Thursday, October 28, 2004 12:01 a.m. EDT

Out on the campaign trail, John Kerry continues to diminish our allies in Iraq and decry President Bush for "rushing" to war without U.N. Security Council approval. But we hope his would-be Secretaries of State, Biden and Holbrooke, are paying attention in private to revelations about the crumbling sanctions regime they would have had us continue and the related corruption in the U.N.'s Oil for Food program.

These folks are in for a rude awakening if they really think Old Europe will be rushing to help a President Kerry in Iraq, or that the United Nations is competent and trustworthy enough to manage their foreign policy projects.

The latest pieces of news are last week's data dump from Paul Volcker's U.N.-blessed investigation of Oil for Food, and U.S. weapons inspector Charles Duelfer's report to Congress earlier this month. Everybody is still digesting these massive documents. But the most important conclusion is already clear: Saddam Hussein exploited the program to run the largest bribery scheme in the history of the world.

Yes, we mean that literally. Total turnover between 1996 and 2003 was about $97 billion, or $64.2 billion in oil sales and $32.9 billion worth of food and other "humanitarian" goods. Crucially, Saddam was able to manipulate the program largely because U.N. Secretary-General Kofi Annan--who was given more or less complete discretion to design Oil for Food by the Security Council resolution that created it--allowed him to pick and choose the buyers of his oil and the sellers of the humanitarian goods.

This meant the Iraq dictator could reward his friends and political allies with oil at below market prices and goods contracts at inflated ones. In the middle of the program, he also started demanding kickbacks on the contracts to add to the stream of unmonitored revenue he was already getting from oil smuggling.

It can't be stressed enough that both the Duelfer and Volcker investigations confirm that this global web of corruption is no mere allegation trumped up by Ahmed Chalabi and "neoconservatives," as U.N. officials tried to pretend in January when Iraq's al Mada newspaper published a list of the oil voucher recipients.

Mr. Duelfer's list of recipients--which more or less confirms al Mada's--was compiled based on information from current and former Iraqi officials and lists maintained by former Iraqi Vice President Taha Yasin Ramadan (now in U.S. custody) and the former Iraqi Oil Minister. Mr. Volcker's lists--which include the 248 companies that bought Iraqi oil under the program and the 3,545 companies supplying humanitarian goods--are compiled from the U.N.'s own records and cross-checked against Iraqi and other sources, including the French bank BNP Paribas that administered program revenues.

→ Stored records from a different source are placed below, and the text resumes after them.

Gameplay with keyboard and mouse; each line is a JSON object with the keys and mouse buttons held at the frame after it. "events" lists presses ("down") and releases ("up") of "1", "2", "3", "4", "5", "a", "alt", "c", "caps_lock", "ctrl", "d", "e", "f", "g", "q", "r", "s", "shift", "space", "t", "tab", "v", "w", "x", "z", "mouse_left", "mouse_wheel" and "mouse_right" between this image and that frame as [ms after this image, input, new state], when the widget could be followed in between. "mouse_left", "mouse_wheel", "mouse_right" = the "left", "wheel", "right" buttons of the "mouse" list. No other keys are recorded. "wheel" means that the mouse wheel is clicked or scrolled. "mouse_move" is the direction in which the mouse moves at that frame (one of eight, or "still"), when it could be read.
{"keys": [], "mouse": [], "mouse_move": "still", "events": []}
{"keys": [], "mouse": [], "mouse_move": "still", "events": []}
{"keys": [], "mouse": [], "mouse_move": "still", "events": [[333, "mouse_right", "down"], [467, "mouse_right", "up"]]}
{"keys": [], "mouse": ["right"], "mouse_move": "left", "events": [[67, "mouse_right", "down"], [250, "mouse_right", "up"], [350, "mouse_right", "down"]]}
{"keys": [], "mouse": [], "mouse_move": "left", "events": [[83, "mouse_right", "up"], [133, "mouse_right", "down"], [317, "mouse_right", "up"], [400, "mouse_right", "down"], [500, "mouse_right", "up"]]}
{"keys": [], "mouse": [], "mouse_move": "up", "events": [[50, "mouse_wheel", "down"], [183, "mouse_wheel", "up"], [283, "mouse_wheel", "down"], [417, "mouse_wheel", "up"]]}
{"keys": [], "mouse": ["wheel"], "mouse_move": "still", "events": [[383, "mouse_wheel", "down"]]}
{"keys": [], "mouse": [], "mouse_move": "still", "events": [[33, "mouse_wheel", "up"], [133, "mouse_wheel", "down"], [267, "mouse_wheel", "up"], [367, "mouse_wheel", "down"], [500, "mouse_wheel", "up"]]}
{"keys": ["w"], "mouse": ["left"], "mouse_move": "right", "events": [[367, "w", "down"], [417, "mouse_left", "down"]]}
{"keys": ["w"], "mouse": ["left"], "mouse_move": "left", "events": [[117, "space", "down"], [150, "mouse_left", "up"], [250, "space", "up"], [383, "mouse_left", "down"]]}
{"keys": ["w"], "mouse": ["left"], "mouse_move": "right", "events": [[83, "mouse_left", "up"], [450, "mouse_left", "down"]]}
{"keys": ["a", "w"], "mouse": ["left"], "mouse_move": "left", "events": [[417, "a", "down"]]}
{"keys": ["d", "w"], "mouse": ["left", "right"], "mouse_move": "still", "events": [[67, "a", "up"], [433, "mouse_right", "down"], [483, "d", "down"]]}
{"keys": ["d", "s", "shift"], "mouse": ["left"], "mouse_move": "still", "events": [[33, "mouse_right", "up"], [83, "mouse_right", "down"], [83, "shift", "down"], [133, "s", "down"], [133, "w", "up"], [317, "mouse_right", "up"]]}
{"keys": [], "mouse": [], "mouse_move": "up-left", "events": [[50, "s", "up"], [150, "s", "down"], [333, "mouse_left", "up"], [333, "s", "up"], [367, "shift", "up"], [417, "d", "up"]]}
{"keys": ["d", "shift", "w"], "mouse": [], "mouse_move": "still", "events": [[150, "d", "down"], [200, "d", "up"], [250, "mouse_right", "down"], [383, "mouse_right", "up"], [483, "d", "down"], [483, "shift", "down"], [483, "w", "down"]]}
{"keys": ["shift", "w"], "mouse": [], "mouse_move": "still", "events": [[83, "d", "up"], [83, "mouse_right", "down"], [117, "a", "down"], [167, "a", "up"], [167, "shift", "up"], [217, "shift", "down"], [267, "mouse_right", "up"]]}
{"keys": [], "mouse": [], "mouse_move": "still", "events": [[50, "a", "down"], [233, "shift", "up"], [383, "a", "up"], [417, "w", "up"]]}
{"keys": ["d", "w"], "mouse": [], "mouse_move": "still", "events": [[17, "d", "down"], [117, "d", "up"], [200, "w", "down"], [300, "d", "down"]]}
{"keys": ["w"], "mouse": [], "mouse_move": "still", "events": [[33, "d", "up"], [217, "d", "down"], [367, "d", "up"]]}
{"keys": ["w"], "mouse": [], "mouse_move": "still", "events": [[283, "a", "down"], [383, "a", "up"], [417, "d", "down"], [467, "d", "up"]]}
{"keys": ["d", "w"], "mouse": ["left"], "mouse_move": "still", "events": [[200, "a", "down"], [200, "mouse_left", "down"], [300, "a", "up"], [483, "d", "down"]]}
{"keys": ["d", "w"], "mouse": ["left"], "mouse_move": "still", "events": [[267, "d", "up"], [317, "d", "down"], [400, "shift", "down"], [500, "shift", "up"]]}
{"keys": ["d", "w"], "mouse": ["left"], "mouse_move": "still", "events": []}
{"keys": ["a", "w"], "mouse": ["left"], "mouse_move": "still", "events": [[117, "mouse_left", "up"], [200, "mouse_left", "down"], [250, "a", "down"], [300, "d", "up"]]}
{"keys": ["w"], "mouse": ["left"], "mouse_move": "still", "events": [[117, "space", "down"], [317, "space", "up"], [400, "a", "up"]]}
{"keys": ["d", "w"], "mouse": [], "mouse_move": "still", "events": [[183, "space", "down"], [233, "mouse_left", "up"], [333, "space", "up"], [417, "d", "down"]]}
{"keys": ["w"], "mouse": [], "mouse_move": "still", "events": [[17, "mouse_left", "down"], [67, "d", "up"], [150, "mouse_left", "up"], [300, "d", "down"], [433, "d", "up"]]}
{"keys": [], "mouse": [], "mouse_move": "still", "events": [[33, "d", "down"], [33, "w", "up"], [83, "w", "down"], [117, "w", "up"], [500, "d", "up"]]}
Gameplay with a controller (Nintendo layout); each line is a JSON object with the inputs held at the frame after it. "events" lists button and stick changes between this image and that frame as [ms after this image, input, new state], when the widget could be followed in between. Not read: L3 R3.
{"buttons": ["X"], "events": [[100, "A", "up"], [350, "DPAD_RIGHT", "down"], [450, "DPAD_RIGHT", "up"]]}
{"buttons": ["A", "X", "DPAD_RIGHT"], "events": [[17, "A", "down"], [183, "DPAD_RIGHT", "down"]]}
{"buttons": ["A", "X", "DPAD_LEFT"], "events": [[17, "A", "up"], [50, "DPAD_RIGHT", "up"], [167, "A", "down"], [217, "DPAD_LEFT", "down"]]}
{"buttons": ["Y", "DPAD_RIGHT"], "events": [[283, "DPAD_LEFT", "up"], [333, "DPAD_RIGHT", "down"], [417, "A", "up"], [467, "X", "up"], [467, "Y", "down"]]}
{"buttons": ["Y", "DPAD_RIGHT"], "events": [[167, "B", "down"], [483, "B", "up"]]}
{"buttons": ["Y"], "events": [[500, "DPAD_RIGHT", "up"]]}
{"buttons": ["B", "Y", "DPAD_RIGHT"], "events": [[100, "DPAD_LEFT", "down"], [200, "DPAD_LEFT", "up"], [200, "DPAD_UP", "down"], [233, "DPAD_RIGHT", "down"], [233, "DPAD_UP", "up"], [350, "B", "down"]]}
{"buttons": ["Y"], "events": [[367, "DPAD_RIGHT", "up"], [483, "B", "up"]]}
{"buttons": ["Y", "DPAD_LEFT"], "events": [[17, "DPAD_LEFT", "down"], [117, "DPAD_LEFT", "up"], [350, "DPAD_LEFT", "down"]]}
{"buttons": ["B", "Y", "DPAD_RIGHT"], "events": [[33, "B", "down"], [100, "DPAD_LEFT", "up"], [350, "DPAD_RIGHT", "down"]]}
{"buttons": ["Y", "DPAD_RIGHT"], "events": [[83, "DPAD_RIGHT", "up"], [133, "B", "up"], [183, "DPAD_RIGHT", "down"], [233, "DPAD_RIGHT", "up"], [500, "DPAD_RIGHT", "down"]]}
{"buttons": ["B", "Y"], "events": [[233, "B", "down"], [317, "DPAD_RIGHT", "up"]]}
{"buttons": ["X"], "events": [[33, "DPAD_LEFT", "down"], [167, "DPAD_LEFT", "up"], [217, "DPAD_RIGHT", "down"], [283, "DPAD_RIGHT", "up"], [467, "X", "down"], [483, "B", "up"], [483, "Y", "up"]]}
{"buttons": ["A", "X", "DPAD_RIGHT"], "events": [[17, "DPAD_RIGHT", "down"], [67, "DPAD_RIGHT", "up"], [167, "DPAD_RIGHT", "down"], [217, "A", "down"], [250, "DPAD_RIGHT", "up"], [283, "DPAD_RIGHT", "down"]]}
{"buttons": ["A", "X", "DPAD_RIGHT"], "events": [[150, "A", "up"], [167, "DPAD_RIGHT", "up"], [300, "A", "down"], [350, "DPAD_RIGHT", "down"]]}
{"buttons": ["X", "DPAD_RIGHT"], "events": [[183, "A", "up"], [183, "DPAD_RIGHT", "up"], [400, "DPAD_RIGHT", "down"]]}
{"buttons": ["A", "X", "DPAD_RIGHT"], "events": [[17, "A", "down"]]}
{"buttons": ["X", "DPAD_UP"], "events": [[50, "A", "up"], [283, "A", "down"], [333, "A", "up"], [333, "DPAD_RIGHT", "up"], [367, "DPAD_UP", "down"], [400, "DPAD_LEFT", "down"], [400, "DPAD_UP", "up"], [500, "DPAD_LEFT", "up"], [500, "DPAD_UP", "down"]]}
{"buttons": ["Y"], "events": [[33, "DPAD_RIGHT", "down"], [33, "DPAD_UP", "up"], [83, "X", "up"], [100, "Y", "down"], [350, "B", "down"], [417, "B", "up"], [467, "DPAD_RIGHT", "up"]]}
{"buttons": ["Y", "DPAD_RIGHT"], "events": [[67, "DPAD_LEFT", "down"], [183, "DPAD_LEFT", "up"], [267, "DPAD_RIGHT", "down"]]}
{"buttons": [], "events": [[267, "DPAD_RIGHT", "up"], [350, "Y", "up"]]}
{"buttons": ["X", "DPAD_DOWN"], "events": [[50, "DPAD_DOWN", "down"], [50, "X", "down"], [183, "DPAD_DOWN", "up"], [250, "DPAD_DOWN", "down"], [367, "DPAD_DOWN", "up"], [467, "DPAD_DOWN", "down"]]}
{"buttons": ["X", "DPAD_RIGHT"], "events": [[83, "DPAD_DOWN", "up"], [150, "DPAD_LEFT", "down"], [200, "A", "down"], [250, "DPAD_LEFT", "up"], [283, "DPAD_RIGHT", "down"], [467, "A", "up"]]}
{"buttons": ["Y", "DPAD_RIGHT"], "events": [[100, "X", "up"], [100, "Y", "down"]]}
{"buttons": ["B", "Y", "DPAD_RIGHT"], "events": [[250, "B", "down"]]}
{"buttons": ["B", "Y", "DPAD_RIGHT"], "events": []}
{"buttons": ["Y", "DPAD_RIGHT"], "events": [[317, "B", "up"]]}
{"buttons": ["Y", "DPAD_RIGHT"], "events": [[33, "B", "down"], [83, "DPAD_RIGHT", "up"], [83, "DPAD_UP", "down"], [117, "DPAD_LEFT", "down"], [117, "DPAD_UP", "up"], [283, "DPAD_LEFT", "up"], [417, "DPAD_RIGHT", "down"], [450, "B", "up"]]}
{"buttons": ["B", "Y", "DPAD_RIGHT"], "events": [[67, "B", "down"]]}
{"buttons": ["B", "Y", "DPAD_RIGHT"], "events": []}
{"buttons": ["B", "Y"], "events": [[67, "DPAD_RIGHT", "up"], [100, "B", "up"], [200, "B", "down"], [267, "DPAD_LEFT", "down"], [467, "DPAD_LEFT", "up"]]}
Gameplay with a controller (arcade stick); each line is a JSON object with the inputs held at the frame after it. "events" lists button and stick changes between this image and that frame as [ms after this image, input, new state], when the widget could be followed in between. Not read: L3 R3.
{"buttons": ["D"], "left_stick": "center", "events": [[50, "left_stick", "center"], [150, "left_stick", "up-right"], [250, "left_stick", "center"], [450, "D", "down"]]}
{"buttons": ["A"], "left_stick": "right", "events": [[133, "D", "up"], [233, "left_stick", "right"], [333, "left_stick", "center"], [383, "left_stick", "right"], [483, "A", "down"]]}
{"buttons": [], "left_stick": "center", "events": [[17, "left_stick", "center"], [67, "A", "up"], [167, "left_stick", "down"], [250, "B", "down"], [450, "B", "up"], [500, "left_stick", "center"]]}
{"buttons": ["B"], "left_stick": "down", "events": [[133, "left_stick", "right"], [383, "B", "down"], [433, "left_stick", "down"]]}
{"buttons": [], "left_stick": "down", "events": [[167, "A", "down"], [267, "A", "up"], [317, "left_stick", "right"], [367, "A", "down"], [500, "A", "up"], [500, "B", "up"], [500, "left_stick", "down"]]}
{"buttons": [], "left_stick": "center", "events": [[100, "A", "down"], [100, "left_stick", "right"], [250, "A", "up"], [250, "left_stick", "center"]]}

High-level officials of Saddam's regime have told investigators that oil and goods contracts were always awarded with an eye to helping Saddam politically, particularly to promote the lifting of the sanctions. The Volcker data bears this out. Iraq's top customer was Russia, whose firms bought $19.2 billion worth of Iraq oil and exported $3.3 billion in humanitarian goods. Fellow Security Council member France was a distant but significant second, at $4.4 billion and $2.9 billion respectively. China is also high on the list.

Oil voucher recipients are alleged to include the Russian presidential office, former French Interior Minister Charles Pasqua, and even former Oil for Food program director Benon Sevan of the U.N. Just this week our news side colleagues reported that French authorities have placed under formal investigation a top official of French oil giant Total, for possible misuse of funds including payment of the Iraqi kickbacks. Before the war Total was also openly courting Baghdad for the rights to develop two large Iraqi oil fields."